Chiudo gli occhi e mi ritrovo improvvisamente su un set cinematografico. Ci sono un sacco di persone intorno a me, gente che non ho mai visto. Ci sediamo a un grande tavolo e cominciamo a parlare di un nuovo film, apparentemente lavoriamo tutti per David Lynch. La pellicola sembra trattare di possessioni e spiriti, anche se nessuno ha le idee molto chiare – con David non si sa mai dove andremo a finire… – mi sussurra all’orecchio una ragazza seduta di fianco a me. Indossa una tuta in latex nero, scarpe col tacco, ed ha i capelli avvolti in una grande treccia che sfiora il pavimento. Non vedo il suo volto o meglio, mi appare sfumato, sfocato, perturbato da qualcosa. Invece, percepisco chiaramente il calore della sua mano destra che, appoggiata sulla mia spalla sinistra, mi accarezza, premendo forte l’indice sulla mia scapola. Sorrido e per qualche assurdo motivo, annuisco involontariamente con la testa, come se sapessi di cosa sta parlando, dopodiché mi metto nuovamente a seguire la discussione che fluttua in mezzo al tavolo. Qualche minuto dopo, quando realizzo di non essere riuscito a percepire il viso della mia vicina, mi volto nuovamente, la ragazza è sparita. La cosa apparentemente non mi stupisce più di tanto, come se niente fosse, torno a seguire la discussione, fin quando, improvvisamente, cado in un sonno profondo.
Al mio risveglio, mi ritrovo disteso su un cartone sistemato per terra, un asciugamano arrotolato sotto la testa a mo’ di cuscino. Una ragazza che non conosco si avvicina a me con una tazza di caffè in mano, mi sorride, il volto in una sincronia perfetta di movimenti delicati, atti a comunicare conforto – Dovevi proprio essere stanco, improvvisamente ti sei addormentato sul tavolo… Jeremy e gli altri ti hanno sollevato e ti hanno appoggiato lì su quel cartone… – dice, porgendomi la tazza e accarezzandomi la spalla sinistra. È in quel momento che percepisco un dolore forte e un bruciore che si estende lungo tutto il braccio.

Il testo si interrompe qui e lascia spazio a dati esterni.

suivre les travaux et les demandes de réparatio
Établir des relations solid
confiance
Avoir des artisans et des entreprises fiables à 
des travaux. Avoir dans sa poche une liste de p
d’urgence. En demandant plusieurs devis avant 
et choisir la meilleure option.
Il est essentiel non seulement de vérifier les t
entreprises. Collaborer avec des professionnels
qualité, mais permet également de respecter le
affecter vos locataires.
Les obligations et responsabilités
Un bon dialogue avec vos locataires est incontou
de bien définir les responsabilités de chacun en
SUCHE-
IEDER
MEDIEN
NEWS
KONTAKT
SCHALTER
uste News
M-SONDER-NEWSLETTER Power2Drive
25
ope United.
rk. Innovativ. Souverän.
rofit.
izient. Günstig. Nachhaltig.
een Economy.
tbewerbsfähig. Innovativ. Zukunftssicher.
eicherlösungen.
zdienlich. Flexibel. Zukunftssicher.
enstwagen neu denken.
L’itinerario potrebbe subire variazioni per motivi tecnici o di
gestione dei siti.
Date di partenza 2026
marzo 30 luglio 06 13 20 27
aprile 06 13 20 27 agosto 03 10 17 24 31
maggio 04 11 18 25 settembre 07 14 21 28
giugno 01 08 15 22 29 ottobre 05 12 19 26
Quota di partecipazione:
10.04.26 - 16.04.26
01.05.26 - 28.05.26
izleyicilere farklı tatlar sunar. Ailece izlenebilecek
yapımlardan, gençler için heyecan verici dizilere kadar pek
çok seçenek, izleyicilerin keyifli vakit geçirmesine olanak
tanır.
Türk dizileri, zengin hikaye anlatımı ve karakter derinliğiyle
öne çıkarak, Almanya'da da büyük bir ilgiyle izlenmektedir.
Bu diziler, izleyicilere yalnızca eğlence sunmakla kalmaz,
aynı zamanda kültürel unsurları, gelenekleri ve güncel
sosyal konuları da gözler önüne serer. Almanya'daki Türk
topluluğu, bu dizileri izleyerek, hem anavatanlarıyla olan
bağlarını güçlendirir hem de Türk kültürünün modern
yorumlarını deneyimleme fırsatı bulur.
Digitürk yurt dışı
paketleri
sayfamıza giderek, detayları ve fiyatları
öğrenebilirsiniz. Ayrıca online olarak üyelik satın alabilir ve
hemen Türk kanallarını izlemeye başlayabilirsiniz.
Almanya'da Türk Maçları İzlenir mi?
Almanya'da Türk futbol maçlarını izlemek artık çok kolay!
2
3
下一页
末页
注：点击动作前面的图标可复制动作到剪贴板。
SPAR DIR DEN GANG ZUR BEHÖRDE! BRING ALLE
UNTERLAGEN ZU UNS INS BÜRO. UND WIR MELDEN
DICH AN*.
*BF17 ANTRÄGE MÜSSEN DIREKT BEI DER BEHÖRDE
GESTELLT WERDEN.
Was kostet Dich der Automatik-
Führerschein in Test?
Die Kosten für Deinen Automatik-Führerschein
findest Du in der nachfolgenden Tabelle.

Rapidamente appoggio la tazza di caffè sul tavolo, apro il bottone sul polso della camicia e scopro completamente l’arto. Lo stupore si dipinge sul mio viso e su quello della ragazza, davanti ai nostri occhi, sulla mia pelle, si materializzano una serie di tatuaggi strani di colore nero. Case, strade, stelle, alberi, mele, animali, sono sparsi un po’ ovunque, dalla scapola fino al polso. Penso a uno scherzo, a qualcuno che, mentre dormivo, armato di penna, si sia divertito a dipingermi il braccio, magari proprio mentre ero collassato sul tavolo, ma i simboli non accennano a rovinarsi al passaggio delle mie dita bagnate su di essi.

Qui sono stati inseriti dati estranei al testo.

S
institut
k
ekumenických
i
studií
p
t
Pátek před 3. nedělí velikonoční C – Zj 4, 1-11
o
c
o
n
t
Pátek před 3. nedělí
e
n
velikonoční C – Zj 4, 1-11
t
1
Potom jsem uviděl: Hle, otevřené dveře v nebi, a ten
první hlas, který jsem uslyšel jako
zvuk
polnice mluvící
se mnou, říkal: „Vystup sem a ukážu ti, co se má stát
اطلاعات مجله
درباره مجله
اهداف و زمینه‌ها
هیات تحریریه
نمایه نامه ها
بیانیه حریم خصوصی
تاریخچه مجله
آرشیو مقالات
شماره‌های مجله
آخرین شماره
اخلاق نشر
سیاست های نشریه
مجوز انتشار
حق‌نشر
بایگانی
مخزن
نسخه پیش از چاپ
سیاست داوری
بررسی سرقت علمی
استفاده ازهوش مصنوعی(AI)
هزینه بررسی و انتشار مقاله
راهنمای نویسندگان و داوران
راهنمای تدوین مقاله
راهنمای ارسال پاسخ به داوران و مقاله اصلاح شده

È in quel momento che David Lynch compare improvvisamente e osserva il mio braccio – Sei posseduto da qualche entità ragazzo…vieni con me… – mi dice. Mi accompagna in quello che immagino essere il suo ufficio, si siede sulla moquette amaranto, a gambe incrociate, in posizione Sukhasana, e invita me a fare la stessa cosa di fianco a lui – Adesso chiudi gli occhi e rilassa i tuoi muscoli, dopodiché una volta svuotata la mente, visualizza un aereo che sta discendendo dal cielo e che atterra proprio davanti a te. Visualizza il portellone che si apre e una serie di maschere rituali, che dopo essere scese dal velivolo, si allineano perfettamente davanti al tuo campo visivo…io farò il resto… – dice sicuro chiudendo gli occhi.
Chiudo gli occhi anche io, cerco di rilassarmi e di visualizzare quello che mi ha detto. Vedo un piccolo aereo che scende dal cielo, lo vedo atterrare, bianco, una linea rossa come decorazione. Vedo il portellone che si apre e alcune maschere rituali uscire, fluttuare nel vuoto e allinearsi davanti a me. Improvvisamente, nella scena che ho visualizzato, appare David, sorride, annuisce guardando nella mia direzione poi, serio, concentrato, ispeziona le cinque maschere, tutte differenti l’una dall’altra, passando davanti a loro un paio di volte. Si sofferma sulla terza, si posiziona dietro di essa e la indossa. Le altre maschere scompaiono improvvisamente senza che io ne visualizzi la loro sparizione. Quella scelta si illumina e cambia forma adattandosi al viso di David. Lui sorride e si allontana, io mi sveglio, una seconda volta, nel buio della mia stanza. Accendo l’abat-jour, guardo il braccio, non ci sono segni.